WHAT IS REQUIRED
In the entries below, start at the line containing "списков L1 и L2." and end after the line containing "по алфавиту.". Arrange those lines as a numbered list, leaving out the blank ones.

GIVEN ENTRIES
☆ ☆ ☆
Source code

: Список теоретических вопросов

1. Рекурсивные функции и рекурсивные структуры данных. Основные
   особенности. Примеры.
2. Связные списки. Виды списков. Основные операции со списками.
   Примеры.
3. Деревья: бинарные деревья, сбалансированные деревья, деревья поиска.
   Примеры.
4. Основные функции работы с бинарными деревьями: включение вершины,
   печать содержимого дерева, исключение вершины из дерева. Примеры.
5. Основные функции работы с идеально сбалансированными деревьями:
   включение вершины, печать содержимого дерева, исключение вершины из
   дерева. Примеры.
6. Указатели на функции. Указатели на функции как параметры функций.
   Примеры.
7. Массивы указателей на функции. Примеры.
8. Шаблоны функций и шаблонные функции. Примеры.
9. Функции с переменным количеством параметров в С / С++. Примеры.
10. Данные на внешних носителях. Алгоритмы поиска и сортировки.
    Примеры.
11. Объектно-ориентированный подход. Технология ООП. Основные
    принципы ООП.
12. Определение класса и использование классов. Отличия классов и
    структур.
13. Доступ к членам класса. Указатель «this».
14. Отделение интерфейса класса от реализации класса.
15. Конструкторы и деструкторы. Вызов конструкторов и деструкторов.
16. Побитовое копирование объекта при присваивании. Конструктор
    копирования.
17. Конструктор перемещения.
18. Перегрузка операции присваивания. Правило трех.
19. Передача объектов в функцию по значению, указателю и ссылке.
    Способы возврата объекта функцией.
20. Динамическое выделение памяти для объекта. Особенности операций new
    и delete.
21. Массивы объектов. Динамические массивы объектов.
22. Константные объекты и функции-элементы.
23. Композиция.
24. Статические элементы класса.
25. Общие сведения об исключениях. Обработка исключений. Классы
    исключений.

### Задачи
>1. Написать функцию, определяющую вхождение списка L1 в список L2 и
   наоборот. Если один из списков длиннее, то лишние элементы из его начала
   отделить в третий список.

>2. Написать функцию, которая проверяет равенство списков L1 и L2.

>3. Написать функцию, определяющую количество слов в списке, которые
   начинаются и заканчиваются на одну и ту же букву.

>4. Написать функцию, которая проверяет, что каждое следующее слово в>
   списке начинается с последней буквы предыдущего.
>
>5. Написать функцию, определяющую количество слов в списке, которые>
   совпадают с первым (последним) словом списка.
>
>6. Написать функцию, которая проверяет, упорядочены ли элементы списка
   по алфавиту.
☆ ☆ ☆
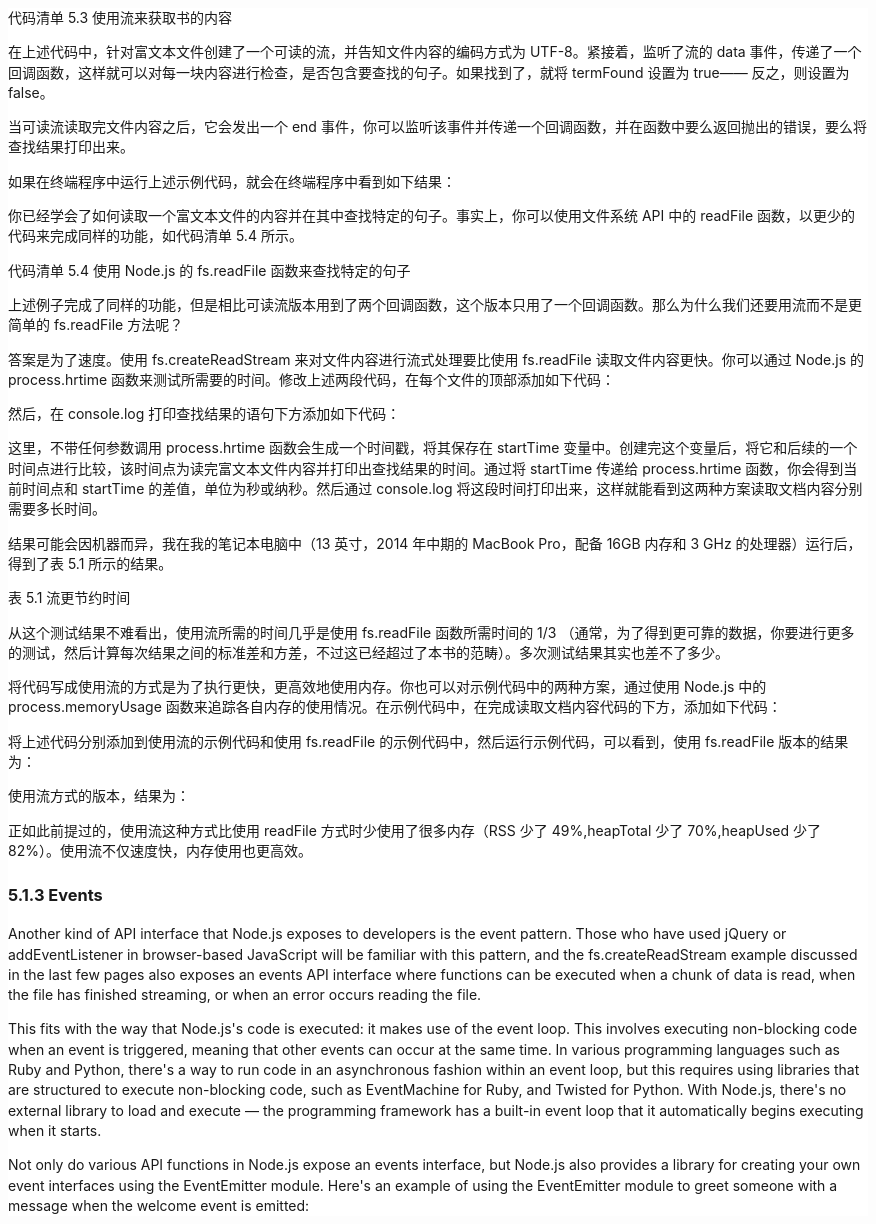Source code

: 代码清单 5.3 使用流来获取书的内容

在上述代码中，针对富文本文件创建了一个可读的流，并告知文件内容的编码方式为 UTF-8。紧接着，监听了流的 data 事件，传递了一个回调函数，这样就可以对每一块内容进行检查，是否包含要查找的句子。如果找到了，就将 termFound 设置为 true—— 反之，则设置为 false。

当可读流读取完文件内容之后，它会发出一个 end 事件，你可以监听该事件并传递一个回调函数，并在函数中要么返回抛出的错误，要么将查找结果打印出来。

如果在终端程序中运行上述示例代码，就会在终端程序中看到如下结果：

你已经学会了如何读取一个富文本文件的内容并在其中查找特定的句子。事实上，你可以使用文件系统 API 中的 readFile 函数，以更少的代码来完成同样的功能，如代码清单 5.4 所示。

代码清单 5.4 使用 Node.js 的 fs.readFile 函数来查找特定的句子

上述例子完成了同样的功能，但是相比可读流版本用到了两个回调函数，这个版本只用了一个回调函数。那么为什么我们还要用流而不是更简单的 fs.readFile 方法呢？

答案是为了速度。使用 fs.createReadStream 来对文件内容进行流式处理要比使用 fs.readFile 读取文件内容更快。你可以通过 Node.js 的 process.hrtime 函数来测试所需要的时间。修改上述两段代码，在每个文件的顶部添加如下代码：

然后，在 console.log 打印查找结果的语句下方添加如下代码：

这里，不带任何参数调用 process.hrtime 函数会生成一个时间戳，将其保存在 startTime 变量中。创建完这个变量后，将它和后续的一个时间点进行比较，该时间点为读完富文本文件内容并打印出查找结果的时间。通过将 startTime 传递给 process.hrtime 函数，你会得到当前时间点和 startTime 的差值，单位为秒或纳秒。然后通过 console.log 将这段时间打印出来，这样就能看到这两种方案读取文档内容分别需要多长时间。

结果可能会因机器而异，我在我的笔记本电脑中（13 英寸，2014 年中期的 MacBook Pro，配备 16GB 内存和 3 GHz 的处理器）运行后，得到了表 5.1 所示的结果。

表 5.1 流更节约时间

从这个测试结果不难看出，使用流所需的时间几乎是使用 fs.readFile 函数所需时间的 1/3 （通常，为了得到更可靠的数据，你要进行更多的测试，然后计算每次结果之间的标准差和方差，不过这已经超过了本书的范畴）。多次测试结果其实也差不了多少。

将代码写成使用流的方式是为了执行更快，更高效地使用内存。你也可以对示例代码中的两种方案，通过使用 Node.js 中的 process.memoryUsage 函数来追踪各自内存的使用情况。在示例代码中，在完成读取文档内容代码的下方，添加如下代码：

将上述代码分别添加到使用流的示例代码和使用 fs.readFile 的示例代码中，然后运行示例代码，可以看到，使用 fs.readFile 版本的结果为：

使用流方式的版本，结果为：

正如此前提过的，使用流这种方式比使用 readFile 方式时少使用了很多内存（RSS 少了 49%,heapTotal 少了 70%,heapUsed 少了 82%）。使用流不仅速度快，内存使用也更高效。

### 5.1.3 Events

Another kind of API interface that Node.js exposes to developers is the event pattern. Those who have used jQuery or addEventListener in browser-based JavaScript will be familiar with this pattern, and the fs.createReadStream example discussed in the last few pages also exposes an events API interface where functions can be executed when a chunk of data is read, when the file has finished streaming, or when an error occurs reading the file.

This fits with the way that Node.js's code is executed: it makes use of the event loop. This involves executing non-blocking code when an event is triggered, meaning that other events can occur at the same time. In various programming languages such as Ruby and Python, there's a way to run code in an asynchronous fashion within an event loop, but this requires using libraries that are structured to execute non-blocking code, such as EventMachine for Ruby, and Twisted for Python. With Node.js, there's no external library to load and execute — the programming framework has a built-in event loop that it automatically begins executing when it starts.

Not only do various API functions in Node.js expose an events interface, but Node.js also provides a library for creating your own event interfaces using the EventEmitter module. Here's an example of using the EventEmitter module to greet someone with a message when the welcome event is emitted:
☆ ☆ ☆
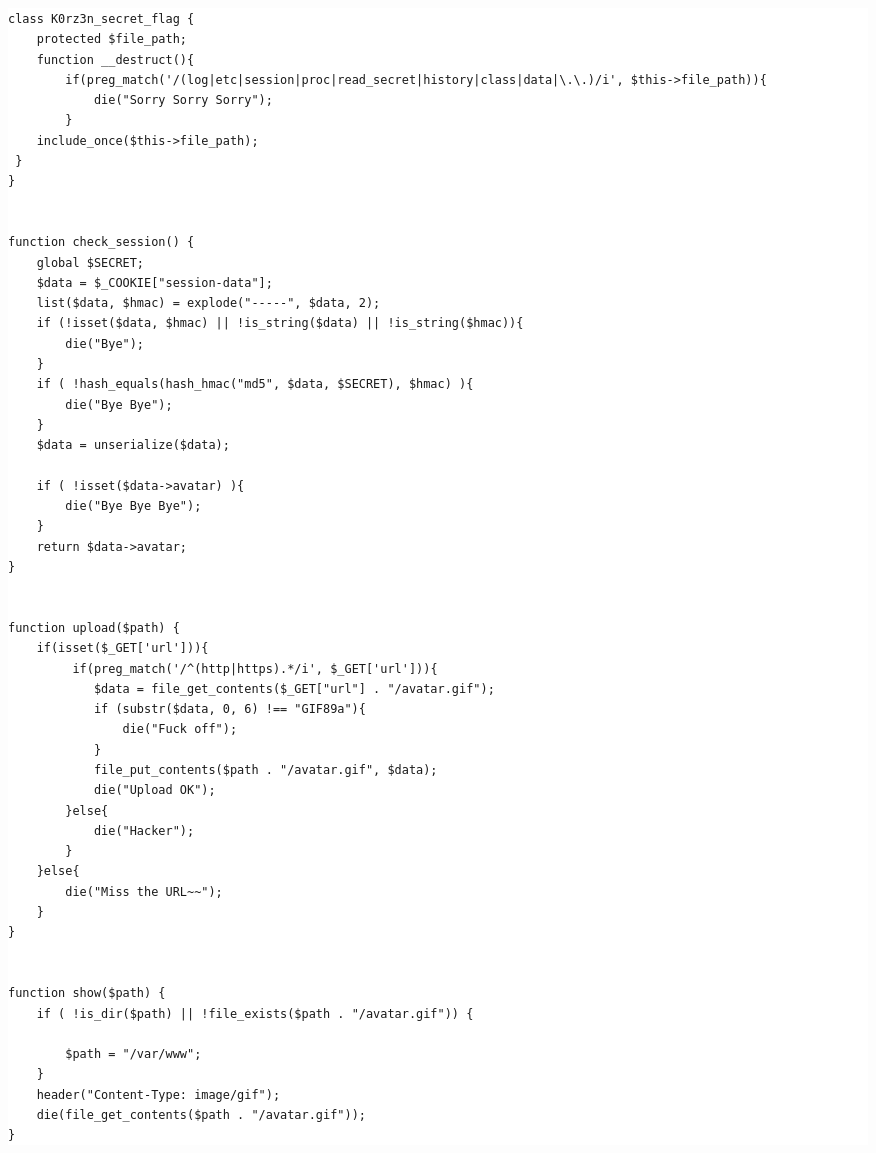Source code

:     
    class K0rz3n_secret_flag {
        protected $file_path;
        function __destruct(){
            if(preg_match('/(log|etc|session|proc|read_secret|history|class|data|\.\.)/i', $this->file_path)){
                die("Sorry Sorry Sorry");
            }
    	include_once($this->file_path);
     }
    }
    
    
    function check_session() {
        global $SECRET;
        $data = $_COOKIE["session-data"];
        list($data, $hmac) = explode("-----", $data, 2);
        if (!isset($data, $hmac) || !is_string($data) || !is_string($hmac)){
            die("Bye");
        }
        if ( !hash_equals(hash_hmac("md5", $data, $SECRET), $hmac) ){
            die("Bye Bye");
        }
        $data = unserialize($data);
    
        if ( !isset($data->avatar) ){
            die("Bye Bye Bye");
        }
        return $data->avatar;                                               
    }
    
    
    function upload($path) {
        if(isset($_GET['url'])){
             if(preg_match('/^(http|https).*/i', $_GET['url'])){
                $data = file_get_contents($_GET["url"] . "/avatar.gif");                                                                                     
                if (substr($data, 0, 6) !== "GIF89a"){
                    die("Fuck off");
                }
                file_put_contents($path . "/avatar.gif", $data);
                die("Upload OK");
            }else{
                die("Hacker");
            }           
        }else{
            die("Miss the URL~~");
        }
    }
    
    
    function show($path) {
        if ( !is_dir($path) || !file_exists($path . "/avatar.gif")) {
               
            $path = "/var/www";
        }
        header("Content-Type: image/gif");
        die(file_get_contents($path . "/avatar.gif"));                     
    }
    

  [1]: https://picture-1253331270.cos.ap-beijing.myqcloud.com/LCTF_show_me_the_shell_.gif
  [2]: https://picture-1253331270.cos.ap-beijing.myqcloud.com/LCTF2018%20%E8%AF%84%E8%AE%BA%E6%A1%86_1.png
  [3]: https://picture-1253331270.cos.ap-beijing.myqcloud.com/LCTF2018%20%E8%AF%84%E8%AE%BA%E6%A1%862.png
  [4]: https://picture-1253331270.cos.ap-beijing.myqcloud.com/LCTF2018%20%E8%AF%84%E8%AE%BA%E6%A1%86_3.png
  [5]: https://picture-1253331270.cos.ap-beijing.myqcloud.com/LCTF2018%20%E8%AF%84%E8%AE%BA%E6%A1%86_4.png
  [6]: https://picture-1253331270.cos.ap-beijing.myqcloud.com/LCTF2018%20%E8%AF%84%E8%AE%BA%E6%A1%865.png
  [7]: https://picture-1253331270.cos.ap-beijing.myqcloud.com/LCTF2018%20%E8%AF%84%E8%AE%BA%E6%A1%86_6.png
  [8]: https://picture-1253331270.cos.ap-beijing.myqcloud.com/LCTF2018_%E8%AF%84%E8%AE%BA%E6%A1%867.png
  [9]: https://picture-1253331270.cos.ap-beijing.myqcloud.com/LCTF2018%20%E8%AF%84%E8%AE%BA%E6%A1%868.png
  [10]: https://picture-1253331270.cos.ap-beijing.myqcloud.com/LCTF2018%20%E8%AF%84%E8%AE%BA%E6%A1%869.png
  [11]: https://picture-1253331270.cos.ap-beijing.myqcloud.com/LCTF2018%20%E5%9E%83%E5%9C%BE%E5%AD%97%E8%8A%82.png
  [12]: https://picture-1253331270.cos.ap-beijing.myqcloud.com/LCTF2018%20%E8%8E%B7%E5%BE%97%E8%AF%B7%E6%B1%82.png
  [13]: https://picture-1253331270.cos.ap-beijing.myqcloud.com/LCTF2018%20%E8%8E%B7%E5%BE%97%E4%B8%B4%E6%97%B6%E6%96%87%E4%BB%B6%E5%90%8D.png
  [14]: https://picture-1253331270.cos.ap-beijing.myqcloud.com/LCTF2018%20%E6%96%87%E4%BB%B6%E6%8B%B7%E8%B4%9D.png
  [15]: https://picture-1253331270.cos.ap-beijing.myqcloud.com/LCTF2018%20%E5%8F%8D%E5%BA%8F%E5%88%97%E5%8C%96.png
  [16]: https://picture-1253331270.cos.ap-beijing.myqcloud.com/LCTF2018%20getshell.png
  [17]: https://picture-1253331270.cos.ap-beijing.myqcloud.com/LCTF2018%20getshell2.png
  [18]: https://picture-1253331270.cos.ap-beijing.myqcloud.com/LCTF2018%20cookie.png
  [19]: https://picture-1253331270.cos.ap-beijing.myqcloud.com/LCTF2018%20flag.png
☆ ☆ ☆
OUTPUT FOR THIS TASK
1. >2. Написать функцию, которая проверяет равенство списков L1 и L2.
2. >3. Написать функцию, определяющую количество слов в списке, которые
3.    начинаются и заканчиваются на одну и ту же букву.
4. >4. Написать функцию, которая проверяет, что каждое следующее слово в>
5.    списке начинается с последней буквы предыдущего.
6. >
7. >5. Написать функцию, определяющую количество слов в списке, которые>
8.    совпадают с первым (последним) словом списка.
9. >
10. >6. Написать функцию, которая проверяет, упорядочены ли элементы списка
11.    по алфавиту.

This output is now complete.